Current Date:April 3, 2025

2 Analysts: We are waiting for these levels next week for gold price!

The price of gold closed the week with a small change last Friday. The most active December 2021 contract on a gold -term transaction basis is currently fixed at $ 1,750,60, which means net earnings of $ 0.80 (+0.05%) per day. For the weekly appearance of gold, market analysts Gark S.wagner and Christopher Lewis’ analysis and evaluations Kriptokoin.comWe have compiled for you.

The FED admitted that inflationist prints will continue longer than predicted.

The main incident, which significantly reduced gold on Thursday, was the publication of the FOMC meeting statement and the press conference of President Jerome Powell. The explanation of when the Federal Reserve will begin the tapering points out that the Tapering will start “soon”. It is now believed in the markets that an announcement on when the Federal Reserve will start the process of reducing monthly assets will be made in November and the tapering can begin on an early date like December.

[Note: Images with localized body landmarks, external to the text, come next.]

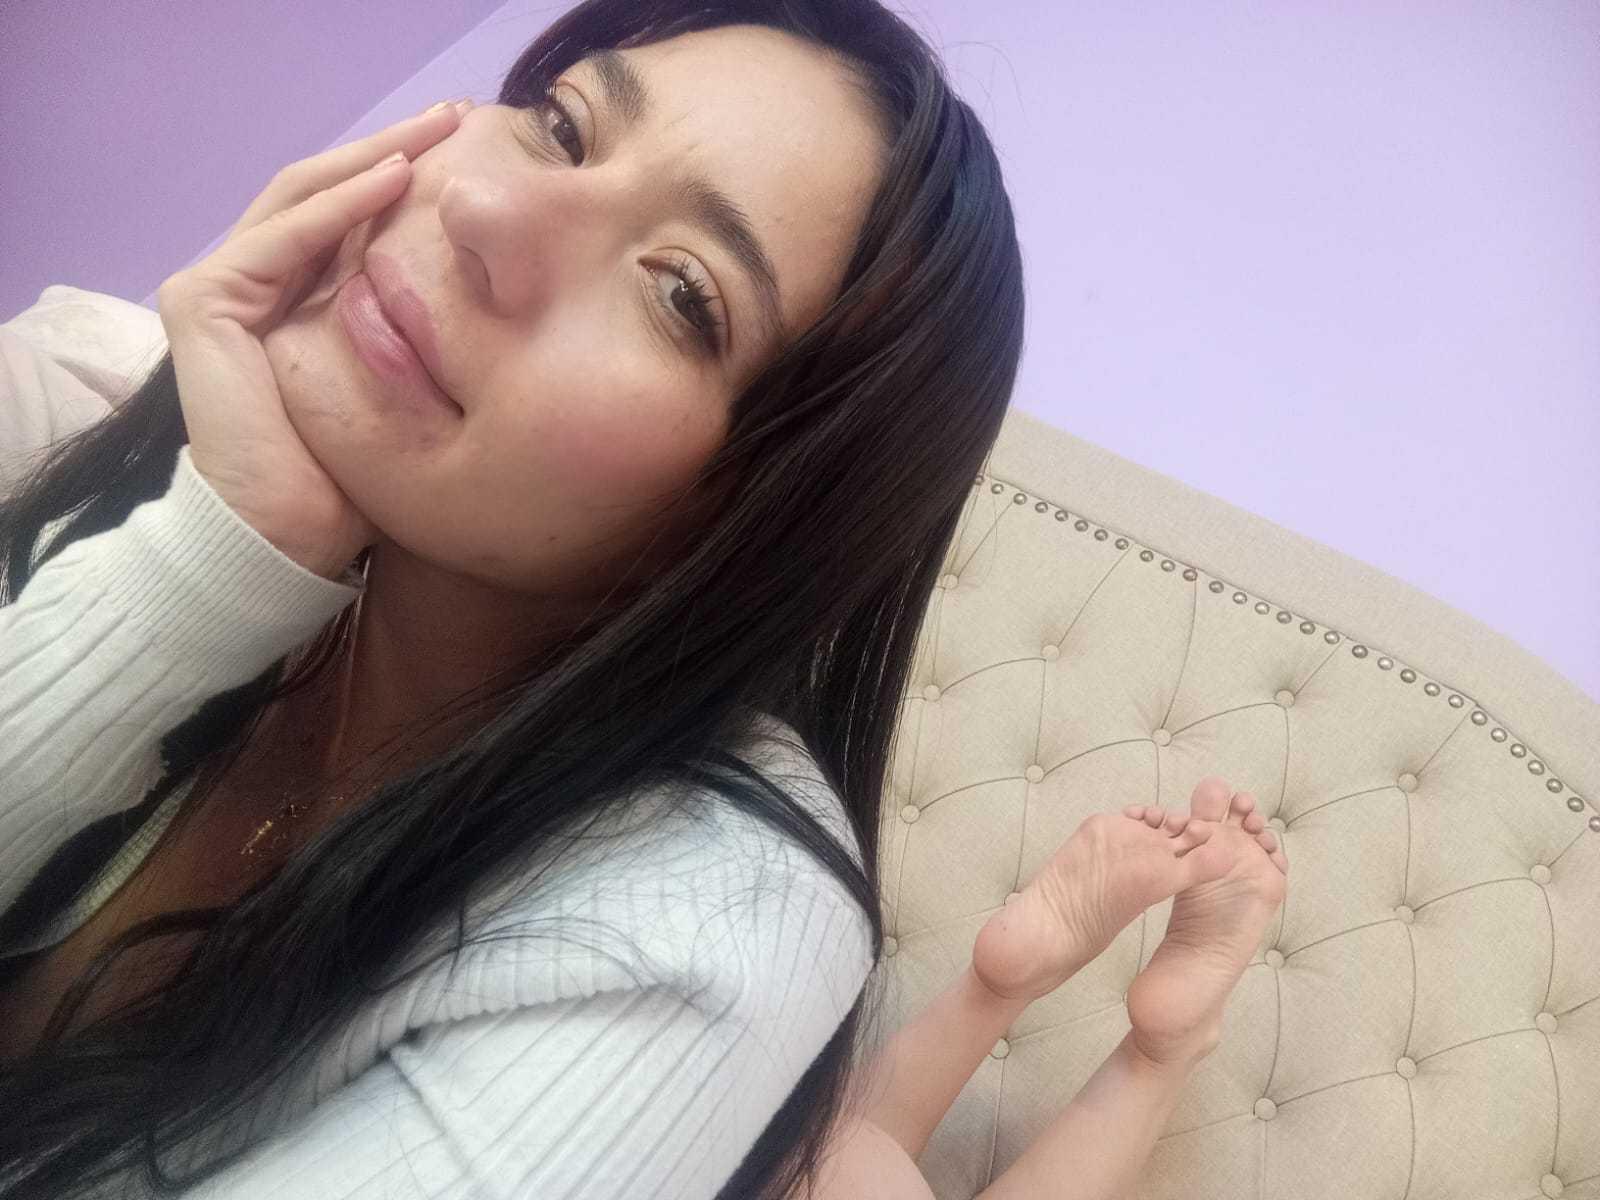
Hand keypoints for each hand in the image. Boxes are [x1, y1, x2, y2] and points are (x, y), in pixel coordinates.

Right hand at [155, 99, 469, 578]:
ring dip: (372, 159)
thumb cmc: (348, 483)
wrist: (286, 539)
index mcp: (296, 301)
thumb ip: (411, 334)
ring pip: (304, 198)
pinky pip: (283, 236)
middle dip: (392, 150)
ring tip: (434, 131)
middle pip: (326, 194)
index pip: (348, 219)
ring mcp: (223, 287)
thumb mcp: (397, 386)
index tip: (466, 152)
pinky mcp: (206, 300)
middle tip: (456, 117)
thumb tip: (488, 295)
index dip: (401, 178)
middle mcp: (255, 285)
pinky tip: (393, 180)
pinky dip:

According to Market Analyst Gark S.Wagner, the news that surprised market participants and gold investors was the newly revised “dot graph olan showing the estimates of the normalization of interest rates. The latest estimates reveal that there may be an interest rate hike next year instead of 2023. The federal reserve clearly states that the time schedules starting to shrink and starting to abolish the normalization of interest rates are clearly emphasizing that the timetables have different criteria.

The federal reserve also acknowledges that inflationist pressures will probably continue longer than predicted. The Fed focuses on maximum employment rather than inflationary pressures that make up primary, bilateral powers. Inflationist pressures continued to increase, as the CPI announced this month. It points to a 0.3 %increase between July and August.

“The Fed’s interest rate of raising interest rates faster, the price of gold gave a strong decline”

The report from the Bureau of Statistics of the Labor also states that inflation has risen to 5.3 %for 12 months ending in August 2021. According to the US Office Bureau of Statistics on Friday, “Consumer Price Index (CPI-U) for all urban consumers increased by 0.5 percent in July, increased by 0.3 percent in August. In the last 12 months, all Pencils Index increased by 5.3 percent before the seasonality was free of seasonality.” Analyst Gark S.Wagner, when they will increase interest rates for the first time since the start of the pandema 20 months ago, the Central Bank’s Tapering timeline under the logic underlying, this is probably this report and makes the following assessment:

The price of gold against the potential of rapid rise than the Federal Reserve of the Federal Reserve has reacted to a strong decline. The reason for this is that higher interest rates naturally increase the opportunity to hold gold that does not bring interest earnings to the investor. Gold is currently very sensitive to lower prices and technically lock and critical. Our technical studies show a fibonacci harmony between two data sets formed from daily graphics and the other from weekly graphics.

The analyst says that the longest data set has started in October 2018, when gold was traded at $ 1,171 until the current record level reached in August last year, when gold reached the summit with 2,088 dollars, and now the lowest level of gold is matched with the 38.2 %Fibonaci correction. Gark S.Wagner continues his analysis as follows:

It also matched the 61.8 %Fibonacci correction from the daily graph. A fibonacci harmony occurs when two different data sets have the same price point for one of the key fibonacci numbers. This makes the price technically a much more critical level.

Christopher Lewis: The rise of the dollar can create reverse wind for gold price

According to market analyst Christopher Lewis, gold markets initially rose during the week, but failed in the EMA for 50 weeks, and at this point the market created an inverse hammer and therefore likely to break. Analyst points to the following technical levels for the gold price:

The level of $ 1,750 continues to provide support, and therefore, if we fall under it, then I think it is likely to fall to $ 1.680. Going below this level will pave the way for a big movement up to $ 1,500. On the other hand, if we go back to a break on the candle bar for the week, then we are likely to look at $ 1,835.

Christopher Lewis says that the US Dollar Index has a negative correlation with the gold price, and as a result, it is possible that the rise of the dollar will create the opposite wind for the gold price. On the other hand, if the market sees that the US dollar has fallen, it will rise to the gold markets that go to EMA for the 50 -week EMA, and go on it will add more momentum to this market and reveal the possibility of a break. Christopher Lewis makes the following evaluations:

The interest rates in the United States, of course, have a great impact on the gold price. Because increasing rates are a murderer for gold price. However, the market will probably continue to see that the 10 -year return correlation has entered into force. Nevertheless, this is definitely a market that seems ready to fall. For this reason, falling under the candle bar not only compresses this market, but also maybe a little aggressive.